**Instructions for the task**
Skip pictures in the listing below; copy exactly the lines from the one with "vfov_deg: 19.4" through the one with "tilt_deg: -16.1", inclusive.

**Data records**
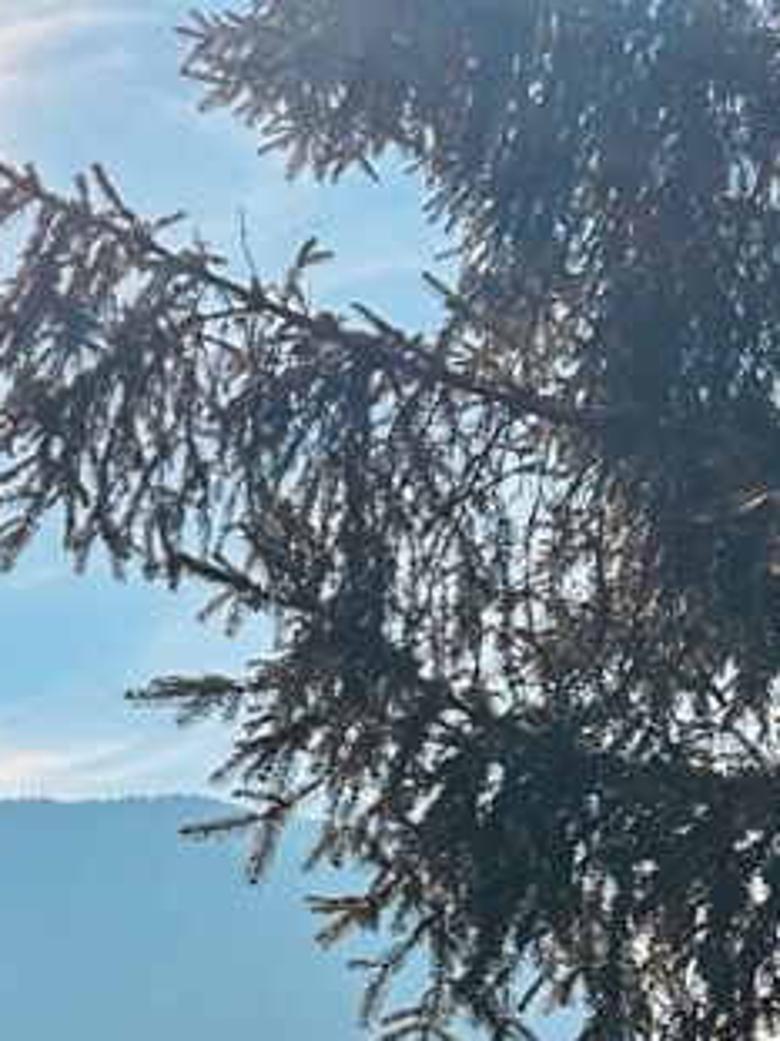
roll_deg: -0.2
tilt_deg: +7.5
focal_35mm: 117
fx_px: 3518
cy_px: 870
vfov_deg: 16.7
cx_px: -100
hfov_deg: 12.4
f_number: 1.5
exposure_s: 1/8696
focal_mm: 5.7
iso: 50
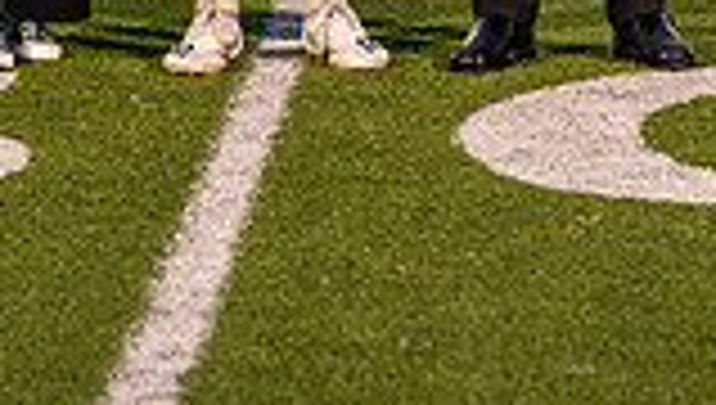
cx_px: 261
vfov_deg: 3.4
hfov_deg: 6.1
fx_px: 6693
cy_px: -531
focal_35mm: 352
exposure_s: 1/125
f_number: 4.5
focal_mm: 119
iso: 800
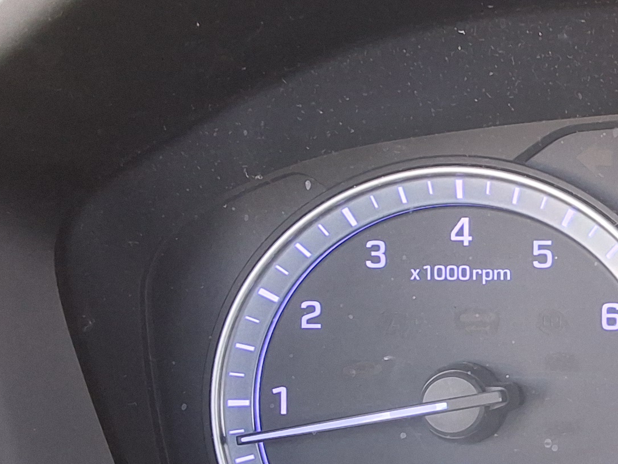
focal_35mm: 84
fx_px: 1500
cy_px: 312
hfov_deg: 20.9
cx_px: 828
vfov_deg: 17.5
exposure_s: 1/30
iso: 200
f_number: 1.9
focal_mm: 2.91
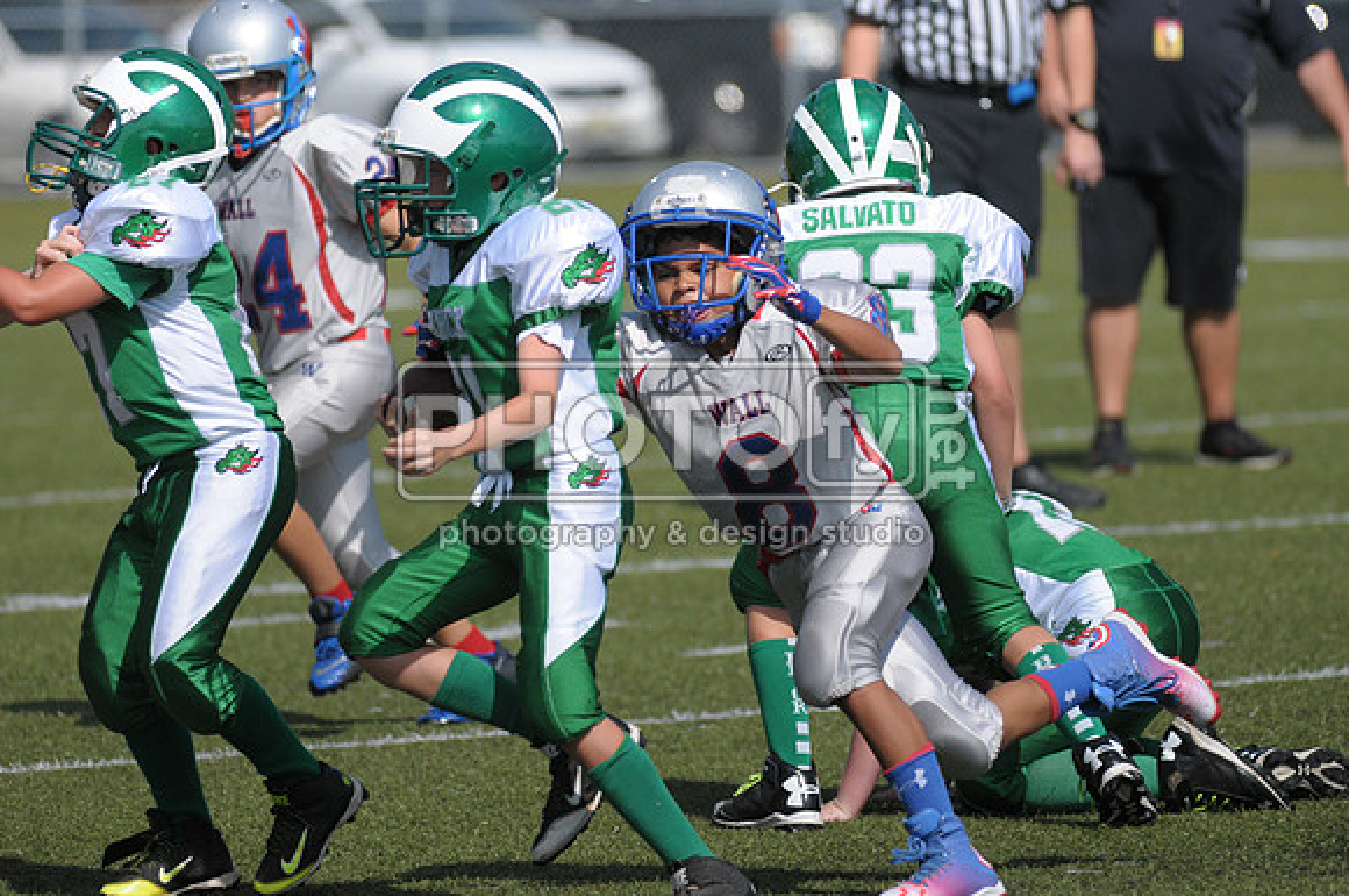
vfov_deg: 3.8
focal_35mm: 360
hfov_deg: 5.7
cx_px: 674
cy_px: 448
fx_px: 13471
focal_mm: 240
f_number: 4
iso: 640
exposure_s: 1/8000
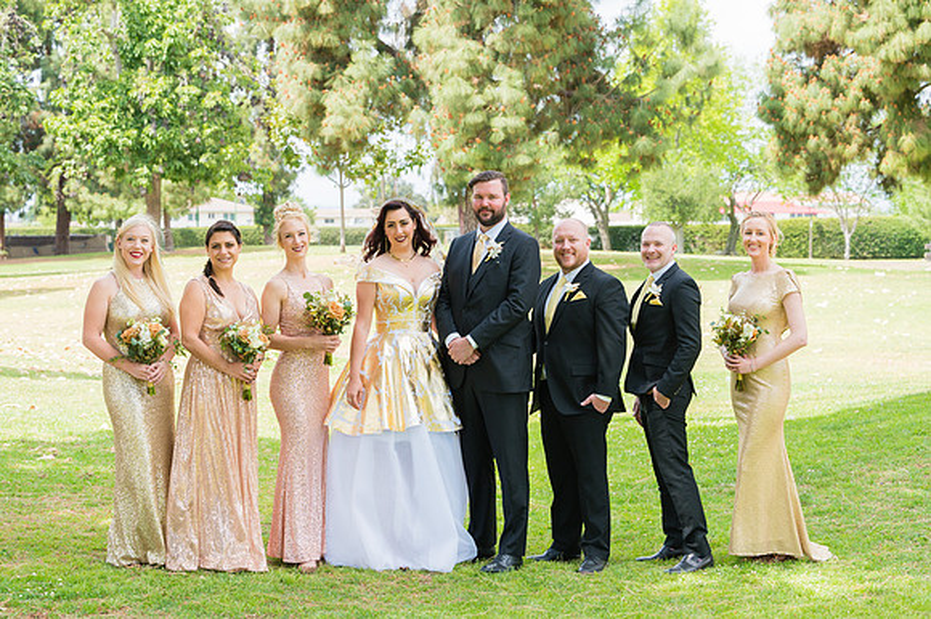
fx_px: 1809
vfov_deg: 19.4
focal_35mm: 70
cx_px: 466
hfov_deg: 28.9
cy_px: 310
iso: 500
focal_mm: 70
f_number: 5.6
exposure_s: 1/1000
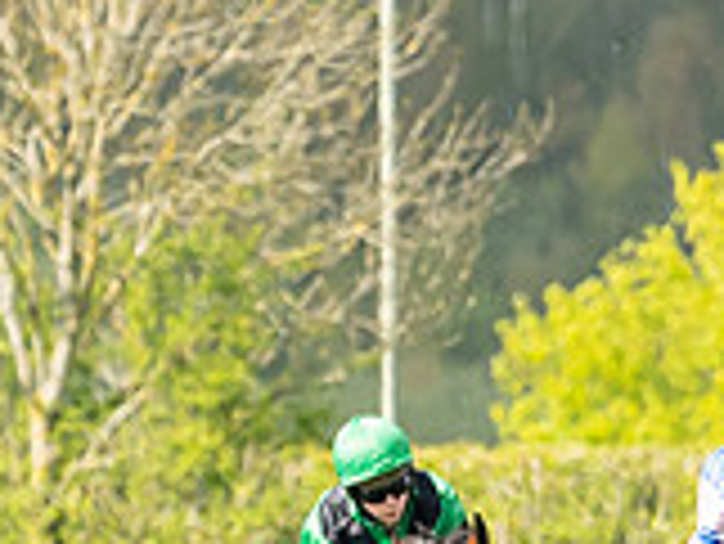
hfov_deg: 1.3
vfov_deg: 1.0
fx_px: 31375
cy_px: 909
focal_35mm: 1499
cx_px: 556
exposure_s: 1/1000
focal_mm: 200
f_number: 4
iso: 200
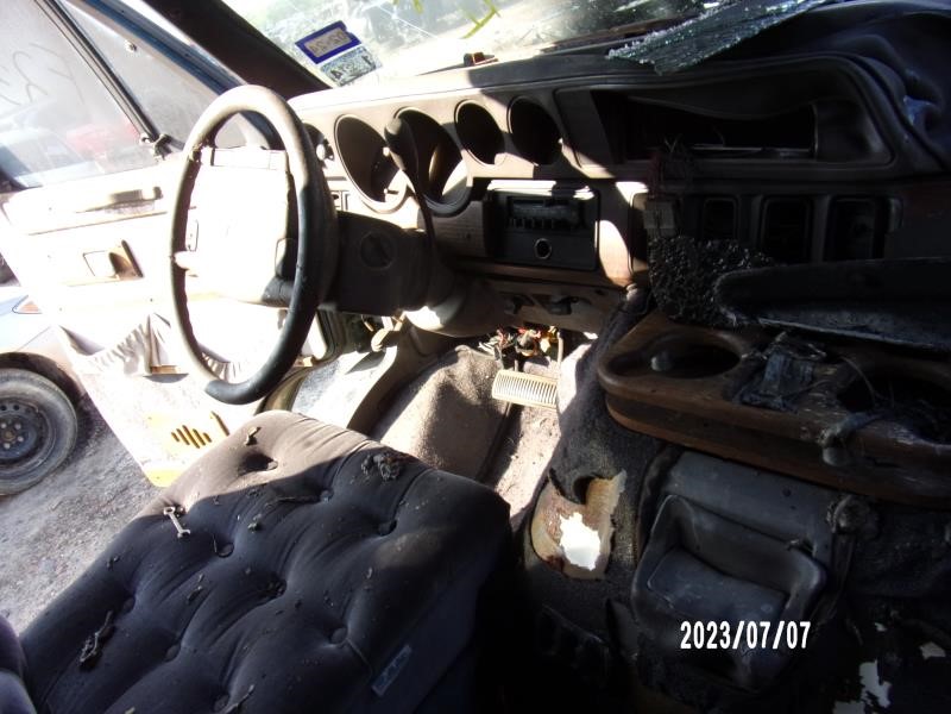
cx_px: 476
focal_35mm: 24
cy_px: 357
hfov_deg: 71.6
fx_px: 659
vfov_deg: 56.8
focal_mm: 4.3
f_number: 3.3
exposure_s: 1/110
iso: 80
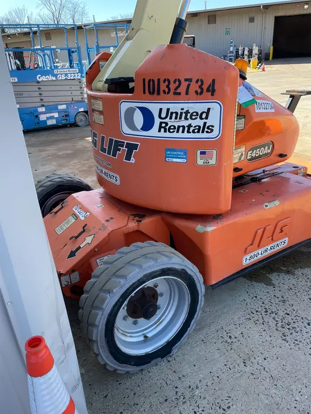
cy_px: 207
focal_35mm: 26
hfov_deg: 53.1
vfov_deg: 67.3
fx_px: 311
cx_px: 156
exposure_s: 1/454
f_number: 1.6
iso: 32
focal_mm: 4.2
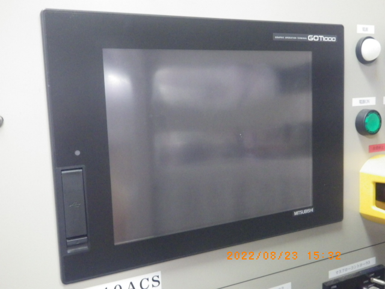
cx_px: 192
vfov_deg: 41.8
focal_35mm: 34
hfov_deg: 54.0
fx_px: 378
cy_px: 144
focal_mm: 6.1
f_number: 3.8
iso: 1600
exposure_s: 1/20
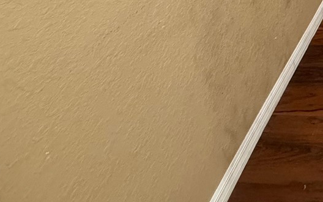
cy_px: -135
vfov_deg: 21.6
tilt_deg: -16.1
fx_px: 396
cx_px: 441
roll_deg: +0.7
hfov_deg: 31.5
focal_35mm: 45
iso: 250
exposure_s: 1/60
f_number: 2.2
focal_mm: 2.22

**Task output**
vfov_deg: 19.4
focal_35mm: 70
cx_px: 466
hfov_deg: 28.9
cy_px: 310
iso: 500
focal_mm: 70
f_number: 5.6
exposure_s: 1/1000
hfov_deg: 1.3
vfov_deg: 1.0
fx_px: 31375
cy_px: 909
focal_35mm: 1499
cx_px: 556
exposure_s: 1/1000
focal_mm: 200
f_number: 4
iso: 200
cx_px: 476
focal_35mm: 24
cy_px: 357
hfov_deg: 71.6
fx_px: 659
vfov_deg: 56.8
focal_mm: 4.3
f_number: 3.3
exposure_s: 1/110
iso: 80
cy_px: 207
focal_35mm: 26
hfov_deg: 53.1
vfov_deg: 67.3
fx_px: 311
cx_px: 156
exposure_s: 1/454
f_number: 1.6
iso: 32
focal_mm: 4.2
cx_px: 192
vfov_deg: 41.8
focal_35mm: 34
hfov_deg: 54.0
fx_px: 378
cy_px: 144
focal_mm: 6.1
f_number: 3.8
iso: 1600
exposure_s: 1/20
cy_px: -135
vfov_deg: 21.6
tilt_deg: -16.1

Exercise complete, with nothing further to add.